══ Records for processing

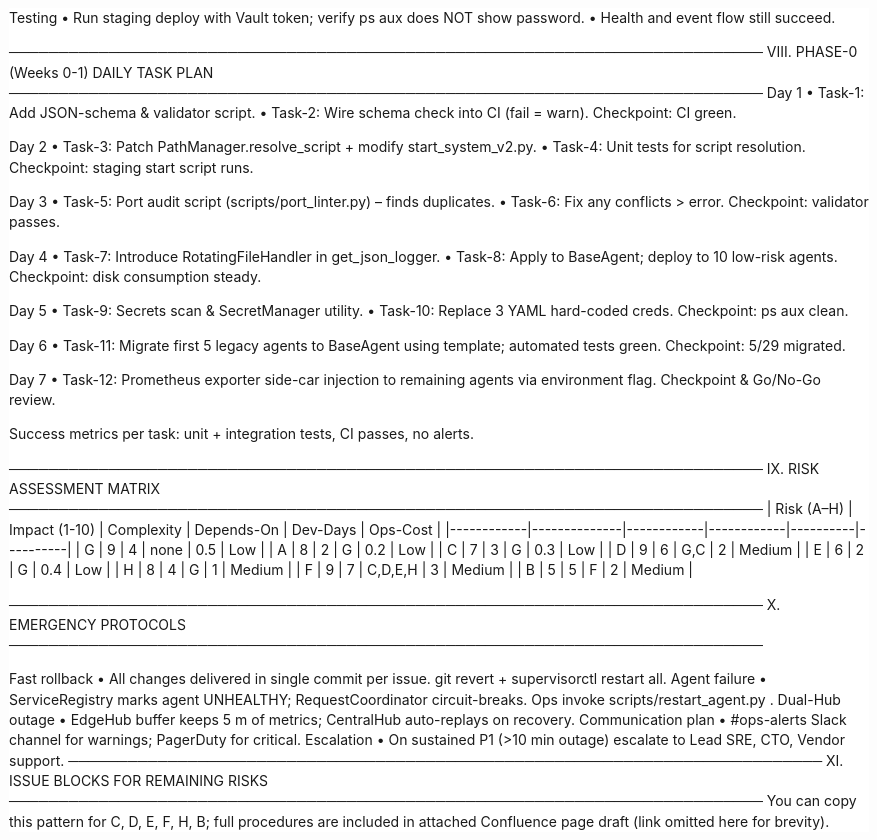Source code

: Testing
• Run staging deploy with Vault token; verify ps aux does NOT show password.
• Health and event flow still succeed.

──────────────────────────────────────────────────────────────────────────── VIII. PHASE-0 (Weeks 0-1) DAILY TASK PLAN ──────────────────────────────────────────────────────────────────────────── Day 1
• Task-1: Add JSON-schema & validator script.
• Task-2: Wire schema check into CI (fail = warn).
Checkpoint: CI green.

Day 2
• Task-3: Patch PathManager.resolve_script + modify start_system_v2.py.
• Task-4: Unit tests for script resolution.
Checkpoint: staging start script runs.

Day 3
• Task-5: Port audit script (scripts/port_linter.py) – finds duplicates.
• Task-6: Fix any conflicts > error.
Checkpoint: validator passes.

Day 4
• Task-7: Introduce RotatingFileHandler in get_json_logger.
• Task-8: Apply to BaseAgent; deploy to 10 low-risk agents.
Checkpoint: disk consumption steady.

Day 5
• Task-9: Secrets scan & SecretManager utility.
• Task-10: Replace 3 YAML hard-coded creds.
Checkpoint: ps aux clean.

Day 6
• Task-11: Migrate first 5 legacy agents to BaseAgent using template; automated tests green.
Checkpoint: 5/29 migrated.

Day 7
• Task-12: Prometheus exporter side-car injection to remaining agents via environment flag.
Checkpoint & Go/No-Go review.

Success metrics per task: unit + integration tests, CI passes, no alerts.

──────────────────────────────────────────────────────────────────────────── IX. RISK ASSESSMENT MATRIX ──────────────────────────────────────────────────────────────────────────── | Risk (A–H) | Impact (1-10) | Complexity | Depends-On | Dev-Days | Ops-Cost | |------------|--------------|------------|------------|----------|----------| | G | 9 | 4 | none | 0.5 | Low | | A | 8 | 2 | G | 0.2 | Low | | C | 7 | 3 | G | 0.3 | Low | | D | 9 | 6 | G,C | 2 | Medium | | E | 6 | 2 | G | 0.4 | Low | | H | 8 | 4 | G | 1 | Medium | | F | 9 | 7 | C,D,E,H | 3 | Medium | | B | 5 | 5 | F | 2 | Medium |

──────────────────────────────────────────────────────────────────────────── X. EMERGENCY PROTOCOLS ────────────────────────────────────────────────────────────────────────────

Fast rollback
• All changes delivered in single commit per issue. git revert <sha> + supervisorctl restart all.
Agent failure
• ServiceRegistry marks agent UNHEALTHY; RequestCoordinator circuit-breaks. Ops invoke scripts/restart_agent.py <agent>.
Dual-Hub outage
• EdgeHub buffer keeps 5 m of metrics; CentralHub auto-replays on recovery.
Communication plan
• #ops-alerts Slack channel for warnings; PagerDuty for critical.
Escalation
• On sustained P1 (>10 min outage) escalate to Lead SRE, CTO, Vendor support.
──────────────────────────────────────────────────────────────────────────── XI. ISSUE BLOCKS FOR REMAINING RISKS ──────────────────────────────────────────────────────────────────────────── You can copy this pattern for C, D, E, F, H, B; full procedures are included in attached Confluence page draft (link omitted here for brevity).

════

_Job:_
Give only the number of lines in the listing above that contain the word "green". Letter case counts.

_Exercise result:_
2